Eingeübte »Schockschläge«

Bundespolizisten wegen Gewalt auf dem Bahnhof Alexanderplatz verurteilt

  • Lesedauer: 3 Min.
Peter Kirschey aus Berliner Gerichtssälen
Peter Kirschey aus Berliner Gerichtssälen

Herr René, 24 Jahre, ist – man kann es ruhig sagen – ein Ferkel. Manche würden auch einen drastischeren Ausdruck benutzen, denn René hat, so ist es amtlich festgehalten, am 21. Februar 2010 gegen 1 Uhr auf dem Bahnhof Alexanderplatz gepinkelt. Dabei wurde er von drei Beamten der Bundespolizei, die für die Sicherheit auf Bahnhöfen zuständig sind, beobachtet. Sie ließen ihn auf dem Übergang von der S- zur U-Bahn, wie sie sagten, sein Geschäft verrichten und machten den kräftig alkoholisierten Mann anschließend darauf aufmerksam, dass er soeben eine Ordnungswidrigkeit begangen habe, die nun geahndet werden müsse.

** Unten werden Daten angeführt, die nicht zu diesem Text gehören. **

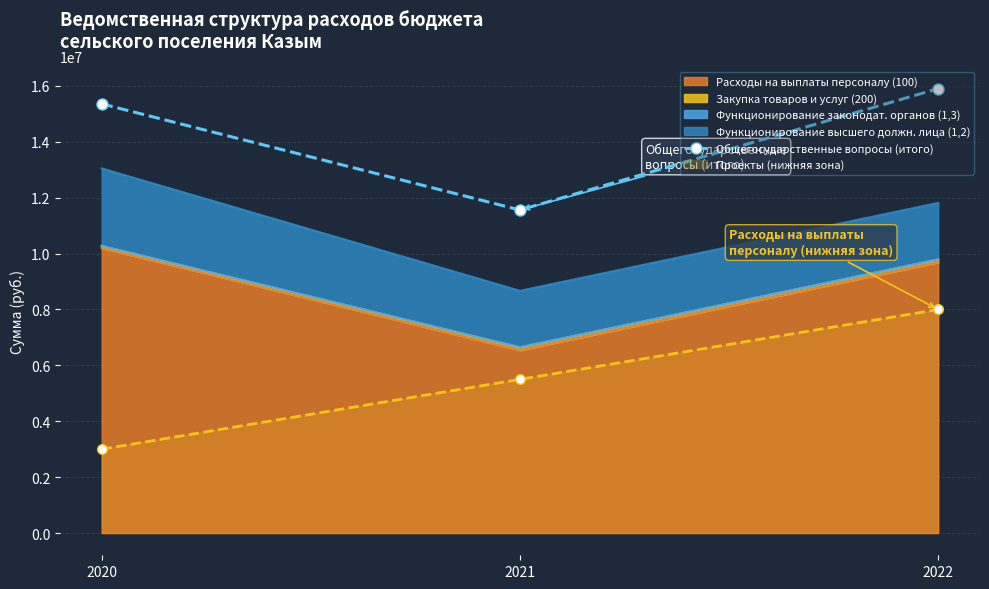

Does the chart have visible grid lines?

Yes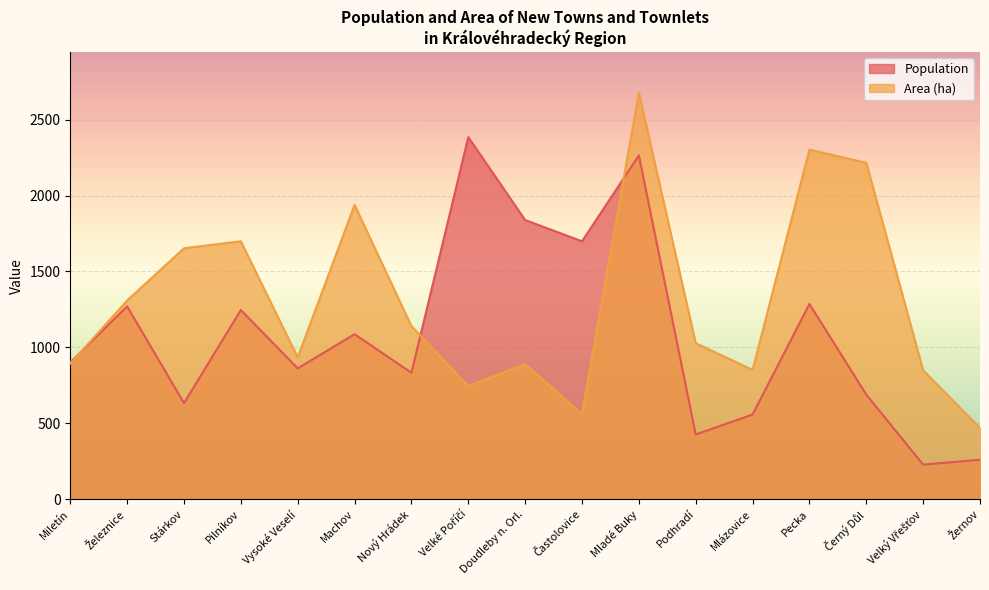

True or false: Population has a value of 1290 at Mladé Buky.

False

Bis zu diesem Zeitpunkt decken sich die Aussagen. Was danach geschah, dazu gibt es grundsätzlich verschiedene Darstellungen. Zuerst die zwei Polizisten, die gestern wegen des Vorwurfs der falschen Verdächtigung und der gefährlichen Körperverletzung im Amt vor Gericht standen. Der Pinkler sei uneinsichtig gewesen, erfahren wir, es kam zu einem Gerangel, er habe versucht, sich aus dem Festhaltegriff zu lösen. Dabei ging René dem Bundespolizisten Angelo (23) an den Kragen, wie dieser sagt. Er fühlte sich gewürgt, verdrehte die Augen und schlug den vermeintlichen Angreifer mit der Faust gezielt ins Gesicht. Um zu zeigen, wer hier die Staatsmacht ist, schlug er noch zwei-, dreimal nach und René ging blutend zu Boden, schrie um Hilfe und nach Zeugen. Bundespolizist Benjamin (29) bestätigte die Aussage seines Kollegen. Fühlt ein Beamter sich bedroht, lassen die Polizisten raus, geht es nicht so sehr darum, einen möglichen Angriff abzuwehren, sondern ihn mit so genannten »Schockschlägen« kampfunfähig zu machen. Das habe man so in der Ausbildung gelernt und Angelo habe nichts anderes getan, als seine Pflicht zu erfüllen. Das bestätigte auch der Vorgesetzte, der an diesem Tag ebenfalls vor Ort war, das genaue Geschehen aber nicht beobachtet hatte. Er habe mit seinen Kollegen jedoch darüber gesprochen, dass es nicht besonders schön aussehe, wenn ein Uniformierter einen Zivilisten mit einem Fausthieb niederstrecke.

Doch es gab auch zwei unbeteiligte Zeugen, die das Geschehen beobachtet hatten. Sie gaben zu Protokoll und bestätigten das vor Gericht, dass der kräftige Beamte unvermittelt zugeschlagen habe. Einen Angriff oder Würgeakt, wie von den Polizisten behauptet, habe es nicht gegeben.

Die Staatsanwaltschaft fühlte sich durch die Verhandlung in ihrer Anklage bestätigt. Um die Gewalttat an René zu vertuschen, hätten die beiden Polizisten ihn unter Vorspiegelung falscher Tatsachen wegen Körperverletzung im Amt angezeigt. Die Aussagen der Zeugen, die unverdächtig seien, im Sinne des Opfers zu lügen, hätten glaubhaft das wahre Geschehen ans Tageslicht gebracht. Der Staatsanwalt forderte je acht Monate Haft auf Bewährung. Die Verteidiger stützten sich auf die Polizeiaussagen und werteten die Zeugenaussagen der Passanten als unglaubwürdig. Sie forderten Freispruch. Für die Richterin war die Gewalttat bewiesen, sie blieb aber unter dem Antrag der Staatsanwaltschaft und verhängte Geldstrafen. 9800 Euro muss der Schläger zahlen, der mitangeklagte Kollege soll 4875 Euro blechen.

Im Saal saßen mehrere Kollegen der verurteilten Polizisten. Als das Urteil gesprochen wurde, reagierten sie empört und sprachen von »Klassenjustiz«. So unterschiedlich sind die Wahrnehmungen von einer Klassenjustiz.